Il documento della Consob

Rispetto al documento e dopo diverse indagini sul merito, l'Autorità di vigilanza ha sototlineato che "nessuna delle condotte riferite da Mediobanca", non supportate da evidenze probatorie di alcun tipo, "è parsa essere caratterizzata da profili di potenziale criticità o allarme" e inoltre che "sulla base delle attività di verifica svolte, non siano sussistenti quegli indizi gravi, precisi e concordanti idonei e necessari per accertare la sussistenza di un'azione di concerto tra i soci Delfin, Caltagirone e il Mef attuata anche tramite Mps, nonché la conseguente sussistenza di un obbligo di Opa su Mps" e su Mediobanca. Non solo ma, sempre secondo il documento, non sarebbero stati rilevati accordi verbali o scritti, espressi o taciti tra i soggetti" già citati "che rappresentano il presupposto della relazione consensuale in cui si sostanza l'azione di concerto, né la sussistenza di tali accordi pare potersi inferire in via indiziaria, attraverso la valorizzazione di elementi fattuali, quali la constatazione di una condotta allineata da parte di Milleri, Caltagirone e Mps". La Consob, in quest'ottica, ha riferito che le condotte di Delfin e Caltagirone, "sebbene allineate, non appaiono sufficienti a rilevare unicamente una linea di azione concordata avente l'obiettivo specifico di controllare Mediobanca e Generali, per tramite dell'Ops Mediobanca, essendo condotte coerenti anche con il perseguimento di interessi economici propri di ciascuno di detti azionisti, autonomi e diversi dalla volontà di acquisizione e gestione congiunta del controllo" di Mediobanca e Generali.

Tre diverse opzioni

Ricostruendo la vicenda, lo stesso "Sole 24 Ore" sottolinea che l'idea dell'operazione Mps-Mediobanca non sarebbe nata nel 2024. Come ricostruito dalla Consob, infatti, il primo documento che ipotizza l'operazione di integrazione era stato presentato dal ceo Luigi Lovaglio nel corso di un meeting al Mef, quando era il 16 dicembre 2022. Il documento dal titolo "Aggiornamento su Mps.
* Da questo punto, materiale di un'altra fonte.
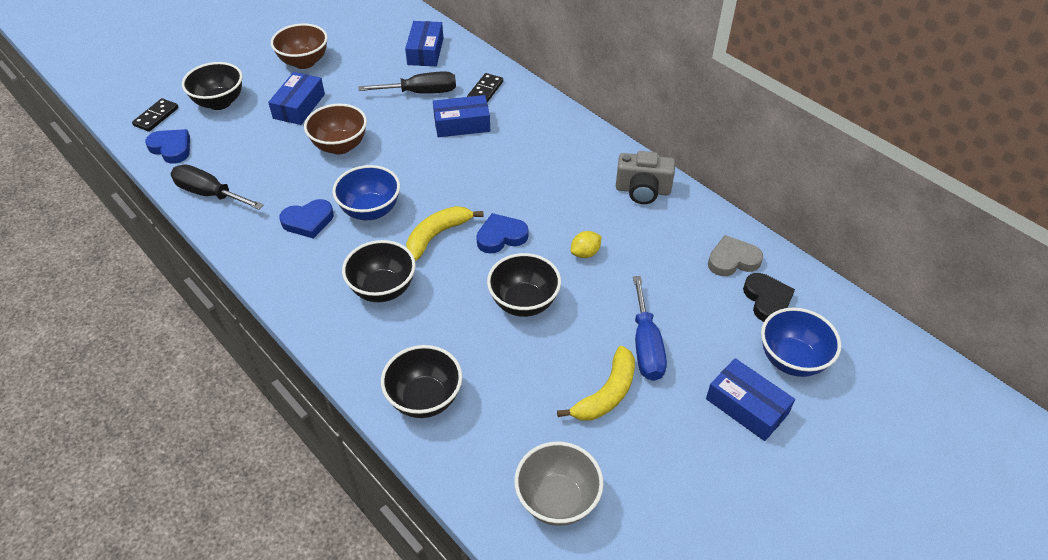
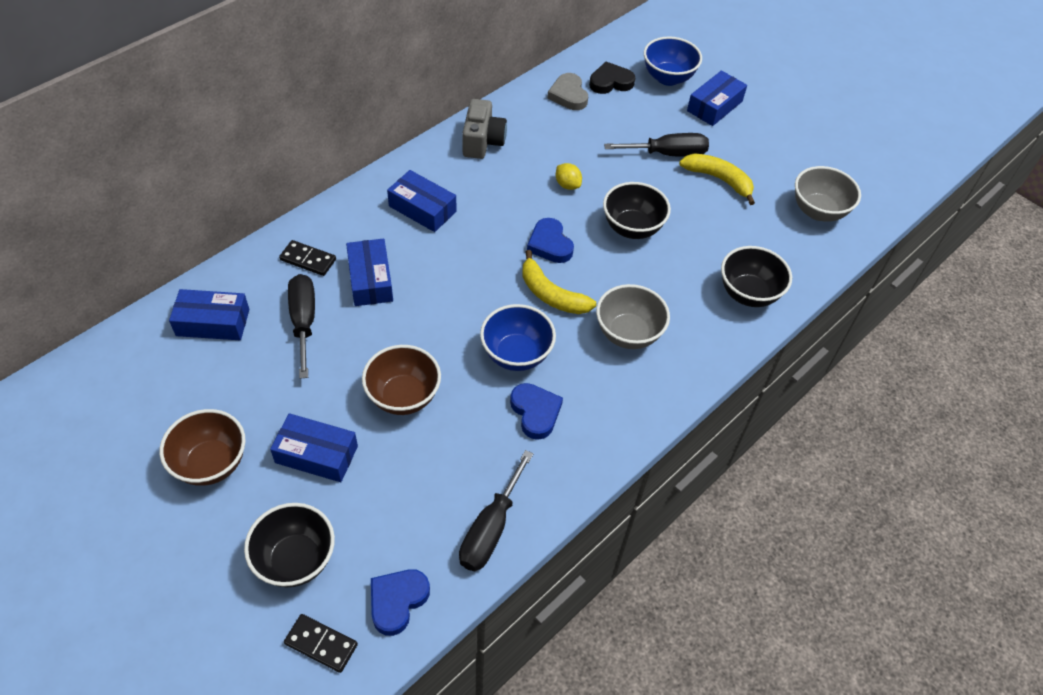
camera: 95 degrees left, 5 degrees up
black bowl [342,240,416,302] -> grey bowl [596,284,670,349]
blue screwdriver [633,276,667,381] -> black screwdriver [604,133,709,157]
none -> blue box [387,170,457,232]

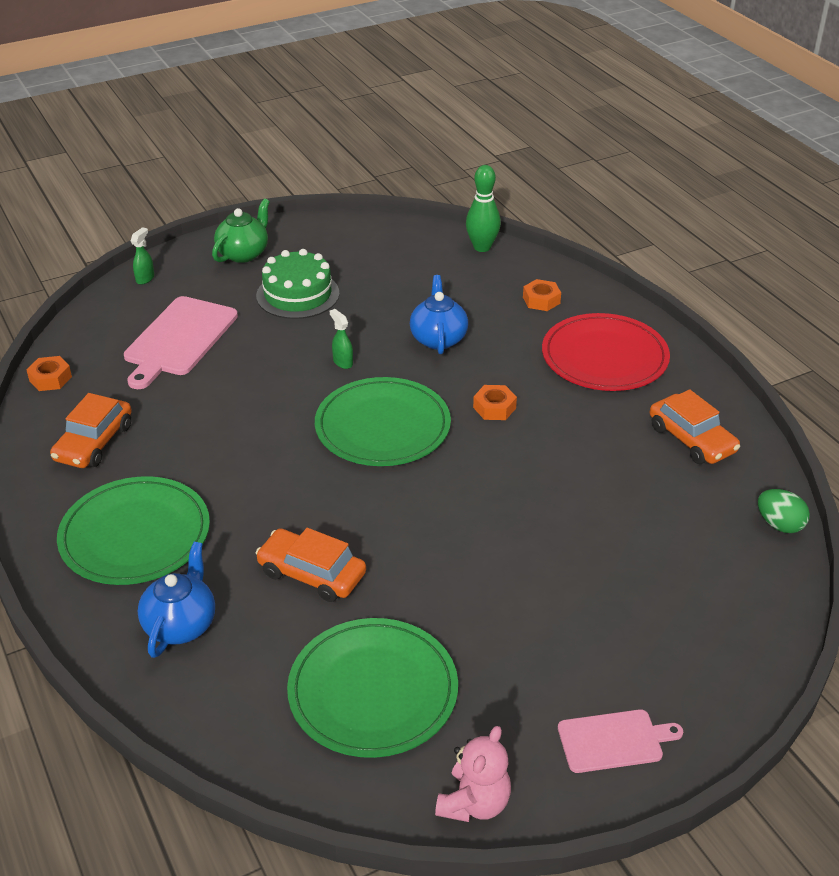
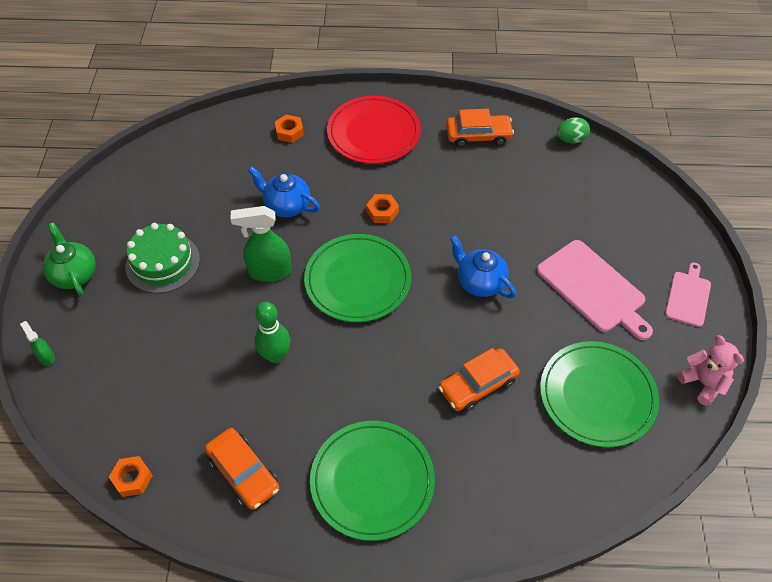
camera: 60 degrees left, 15 degrees up
pink cutting board [124,296,238,389] -> pink cutting board moved to [537,240,653,340]
blue teapot [138,542,215,658] -> blue teapot moved to [450,235,516,298]
green spray bottle [330,309,353,369] -> green spray bottle [231,206,292,282], size x2.00
green bowling pin [466,165,501,252] -> green bowling pin moved to [255,302,290,363]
Situazione e prospettive" conduceva a tre diverse opzioni per l'uscita ordinata del Tesoro dal Mps. La prima, nel dettaglio, era l'opzione stand alone, ovvero quella secondo la quale lo "Stato sarebbe potuto uscire con operazioni sul mercato". La seconda, definita in gergo "merger of equals", prevedeva l'integrazione fra banche commerciali simili e aveva individuato come possibili target sia il Banco Bpm sia Bper. La terza, infine, era l'opzione di trasformazione, vale a dire l'operazione con "Mediobanca, con specializzazione in corporate e investment banking, private banking, fabbriche prodotto e retail banking".

La sopresa

L'elemento emerso a sorpresa dalla documentazione della Consob, in conclusione, è che l'opzione Mediobanca, come "integrazione senza fusione tra le loro banche", nel "luglio-agosto 2024", è stata presentata in più occasioni da Luigi Lovaglio all'ex ad di Mediobanca, Alberto Nagel. Ulteriore evidenza che l'acquisizione annunciata a gennaio scorso, su cui sono poi partiti gli esposti alla Consob di Nagel per presunte azioni di concerto, è sempre stata valutata come operazione industriale.